# Uinta Oil Drilling



## Mallardhead12 (Oct 17, 2011)

http://www.sltrib.com/home/3366850-155/oil-company-to-drill-in-utahs

I don't know if everyone has seen this but we NEED to stop this. 
Send emails or share your "public comments". :evil:


----------



## johnnycake (Jul 19, 2011)

With the current trends in the oil market, I'd be shocked if the company actually pursued this. And that's just for the exploratory well, not to mention full scale production.


----------



## High Desert Elk (Aug 21, 2012)

johnnycake said:


> With the current trends in the oil market, I'd be shocked if the company actually pursued this. And that's just for the exploratory well, not to mention full scale production.


The hammer just hit the nail on the head. Well said.

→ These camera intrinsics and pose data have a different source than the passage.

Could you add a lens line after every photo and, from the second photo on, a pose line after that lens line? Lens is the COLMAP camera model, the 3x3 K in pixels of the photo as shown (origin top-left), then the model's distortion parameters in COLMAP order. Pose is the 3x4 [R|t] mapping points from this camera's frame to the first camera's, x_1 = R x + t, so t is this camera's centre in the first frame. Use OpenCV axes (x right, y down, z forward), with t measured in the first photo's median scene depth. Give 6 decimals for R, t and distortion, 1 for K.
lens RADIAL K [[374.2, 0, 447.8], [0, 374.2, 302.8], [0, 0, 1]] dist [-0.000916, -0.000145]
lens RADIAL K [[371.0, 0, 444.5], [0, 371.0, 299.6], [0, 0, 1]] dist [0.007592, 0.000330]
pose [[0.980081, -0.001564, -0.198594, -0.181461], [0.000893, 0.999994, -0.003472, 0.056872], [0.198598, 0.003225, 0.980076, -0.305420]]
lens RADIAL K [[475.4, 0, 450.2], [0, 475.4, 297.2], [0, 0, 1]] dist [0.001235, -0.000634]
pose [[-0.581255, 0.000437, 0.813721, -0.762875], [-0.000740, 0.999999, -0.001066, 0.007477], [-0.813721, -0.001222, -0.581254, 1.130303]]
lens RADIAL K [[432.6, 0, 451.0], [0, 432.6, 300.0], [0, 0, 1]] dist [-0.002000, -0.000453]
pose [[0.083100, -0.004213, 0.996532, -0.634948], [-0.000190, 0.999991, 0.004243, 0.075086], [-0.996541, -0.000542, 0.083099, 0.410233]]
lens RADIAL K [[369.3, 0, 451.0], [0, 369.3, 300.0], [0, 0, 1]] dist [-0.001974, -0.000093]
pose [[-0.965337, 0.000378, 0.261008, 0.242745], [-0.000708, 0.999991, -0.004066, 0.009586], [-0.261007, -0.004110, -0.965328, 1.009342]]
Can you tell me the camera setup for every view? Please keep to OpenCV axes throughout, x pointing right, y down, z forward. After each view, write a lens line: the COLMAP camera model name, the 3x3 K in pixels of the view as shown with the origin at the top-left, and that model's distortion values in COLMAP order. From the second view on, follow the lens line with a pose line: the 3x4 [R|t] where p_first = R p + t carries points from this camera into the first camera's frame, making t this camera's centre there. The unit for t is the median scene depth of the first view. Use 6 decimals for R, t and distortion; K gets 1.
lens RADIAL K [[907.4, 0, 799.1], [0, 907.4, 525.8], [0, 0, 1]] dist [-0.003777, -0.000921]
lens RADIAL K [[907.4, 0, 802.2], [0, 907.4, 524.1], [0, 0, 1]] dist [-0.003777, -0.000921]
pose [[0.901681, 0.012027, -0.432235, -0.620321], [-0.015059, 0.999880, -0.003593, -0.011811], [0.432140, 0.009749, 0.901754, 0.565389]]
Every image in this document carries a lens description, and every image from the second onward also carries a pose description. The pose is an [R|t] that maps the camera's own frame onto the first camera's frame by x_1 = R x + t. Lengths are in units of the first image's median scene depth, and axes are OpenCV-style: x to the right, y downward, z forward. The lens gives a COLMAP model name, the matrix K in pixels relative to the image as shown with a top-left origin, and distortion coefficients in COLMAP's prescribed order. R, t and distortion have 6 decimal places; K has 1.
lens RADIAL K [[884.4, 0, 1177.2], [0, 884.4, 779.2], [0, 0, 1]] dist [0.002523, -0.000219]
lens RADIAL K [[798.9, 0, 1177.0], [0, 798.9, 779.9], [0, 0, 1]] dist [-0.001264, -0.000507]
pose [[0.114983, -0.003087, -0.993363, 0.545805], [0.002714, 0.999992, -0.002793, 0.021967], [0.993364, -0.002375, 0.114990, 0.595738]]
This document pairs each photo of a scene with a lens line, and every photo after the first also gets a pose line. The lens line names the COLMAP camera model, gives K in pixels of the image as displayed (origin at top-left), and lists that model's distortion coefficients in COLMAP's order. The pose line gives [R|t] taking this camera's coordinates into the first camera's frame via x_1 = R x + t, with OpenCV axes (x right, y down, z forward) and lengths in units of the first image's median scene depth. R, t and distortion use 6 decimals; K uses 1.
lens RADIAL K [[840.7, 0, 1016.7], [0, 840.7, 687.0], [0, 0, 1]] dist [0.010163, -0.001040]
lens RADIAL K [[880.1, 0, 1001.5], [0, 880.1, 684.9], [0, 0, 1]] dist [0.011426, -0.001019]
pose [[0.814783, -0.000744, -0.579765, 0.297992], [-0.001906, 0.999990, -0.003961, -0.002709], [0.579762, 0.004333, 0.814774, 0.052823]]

Besides, the NEPA process will bog it down to "extinction".


----------



## wyogoob (Sep 7, 2007)

johnnycake said:


> With the current trends in the oil market, I'd be shocked if the company actually pursued this. And that's just for the exploratory well, not to mention full scale production.


Not exactly. Although the market has driven the number of active drilling rigs down, the number of those seeking drilling permits, exploratory or otherwise, is up, especially in Wyoming and California. see: http://info.drillinginfo.com/new-drilling-permits-january-2016-update/

Tax breaks have dramatically changed the business of drilling for oil and gas. It would be fair to say that the recent natural gas and oil "boom" has been subsidized by the Federal Government.

Almost every dollar it takes to drill an oil or natural gas well, whether it produces or not, is a tax write-off. See the tax breaks here: http://www.investopedia.com/articles/07/oil-tax-break.asp

*"Furthermore, it doesn't matter whether the well actually produces or even strikes oil. As long as it starts to operate by March 31 of the following year, the deductions will be allowed."* 
Read more: Oil: A Big Investment With Big Tax Breaks | Investopedia http://www.investopedia.com/articles/07/oil-tax-break.asp#ixzz3xlT4yWNw

Question:
How did America become oil independent and the biggest natural gas producer?....eventually producing gobs of oil and gas there was no market for?

Answer: 
tax breaks and fracking

You get what you ask for. Drill, baby, drill.

.
​


----------